By Laura Sheeter
BBC News, Tallinn
Russian MPs have threatened to impose sanctions on Estonia if a controversial Soviet war memorial is removed from the Baltic State's capital, Tallinn.
The memorial has inspired violence between communities
Members of Russia's lower house voted unanimously to condemn plans to move the "Bronze Soldier".
The brick and bronze monument commemorates Red Army soldiers who fought in World War II.
The Estonian foreign ministry has described Russia's accusation of "heroising Nazism" as "groundless".

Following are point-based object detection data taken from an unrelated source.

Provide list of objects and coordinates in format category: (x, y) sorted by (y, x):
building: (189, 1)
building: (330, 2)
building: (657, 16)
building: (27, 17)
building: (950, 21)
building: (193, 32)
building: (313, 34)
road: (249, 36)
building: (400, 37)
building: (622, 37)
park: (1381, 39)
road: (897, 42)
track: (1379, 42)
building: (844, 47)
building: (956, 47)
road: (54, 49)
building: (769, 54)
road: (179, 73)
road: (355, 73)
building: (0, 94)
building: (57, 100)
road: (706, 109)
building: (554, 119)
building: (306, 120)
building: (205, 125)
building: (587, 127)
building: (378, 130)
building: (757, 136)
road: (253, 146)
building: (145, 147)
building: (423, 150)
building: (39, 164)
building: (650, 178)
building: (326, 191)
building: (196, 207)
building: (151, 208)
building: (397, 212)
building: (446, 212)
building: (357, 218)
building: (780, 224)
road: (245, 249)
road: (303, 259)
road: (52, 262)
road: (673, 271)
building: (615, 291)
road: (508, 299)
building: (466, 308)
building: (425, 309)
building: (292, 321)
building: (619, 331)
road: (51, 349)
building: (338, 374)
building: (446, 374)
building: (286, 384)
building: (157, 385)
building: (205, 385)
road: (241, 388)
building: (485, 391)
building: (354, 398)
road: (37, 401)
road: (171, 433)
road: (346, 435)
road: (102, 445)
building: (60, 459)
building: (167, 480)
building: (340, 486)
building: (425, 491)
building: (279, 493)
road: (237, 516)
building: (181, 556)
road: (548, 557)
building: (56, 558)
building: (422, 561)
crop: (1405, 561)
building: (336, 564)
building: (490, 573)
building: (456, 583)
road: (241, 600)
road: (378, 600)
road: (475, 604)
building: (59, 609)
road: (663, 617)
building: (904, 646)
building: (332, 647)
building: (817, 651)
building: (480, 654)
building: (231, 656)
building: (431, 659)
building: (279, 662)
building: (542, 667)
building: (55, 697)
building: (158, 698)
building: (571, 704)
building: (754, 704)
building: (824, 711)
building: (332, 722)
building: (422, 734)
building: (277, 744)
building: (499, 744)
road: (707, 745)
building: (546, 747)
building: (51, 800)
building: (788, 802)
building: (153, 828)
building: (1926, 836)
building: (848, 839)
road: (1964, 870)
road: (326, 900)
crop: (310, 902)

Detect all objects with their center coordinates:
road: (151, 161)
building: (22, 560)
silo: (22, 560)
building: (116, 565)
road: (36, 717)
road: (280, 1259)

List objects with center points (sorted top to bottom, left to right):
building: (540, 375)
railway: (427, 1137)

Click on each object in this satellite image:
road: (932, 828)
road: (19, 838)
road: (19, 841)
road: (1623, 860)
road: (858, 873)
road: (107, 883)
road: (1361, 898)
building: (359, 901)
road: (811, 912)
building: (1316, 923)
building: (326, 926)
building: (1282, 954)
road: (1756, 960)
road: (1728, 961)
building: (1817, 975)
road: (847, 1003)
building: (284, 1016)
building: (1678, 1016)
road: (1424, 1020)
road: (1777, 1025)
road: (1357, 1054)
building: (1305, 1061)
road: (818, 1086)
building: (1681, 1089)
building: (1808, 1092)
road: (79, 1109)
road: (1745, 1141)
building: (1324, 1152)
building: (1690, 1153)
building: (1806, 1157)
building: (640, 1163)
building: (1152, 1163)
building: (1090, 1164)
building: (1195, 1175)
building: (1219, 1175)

The resolution passed by the Russian Duma pulls no punches in its criticism of the Estonian government, condemning what it called the "Neo-Nazi and revanchist mood in Estonia".
Russia, and many ethnic Russians in Estonia, consider the monument commemorates those who died to liberate Estonia from the Nazis.
However, the Soviet Union had occupied Estonia before the Second World War, and annexed it again in 1945, and so many Estonians regard the statue as a symbol of the country's occupation.
After clashes between ethnic Russian and Estonian activists at the site of the statue, the Estonian government said it wanted to move the monument - and the soldiers' remains thought to be buried beneath it - to a more suitable location.
Estonia is in the process of passing the laws needed to allow it to do that - and it is the signing into law of one of them - the War Graves Protection Act - which has caused such outrage in Moscow.
The Russian resolution seems unlikely to stop the monument being moved, however.
Estonia's Foreign Minister, Urmas Paet, has dismissed it, saying that Estonia does not respond to groundless accusations.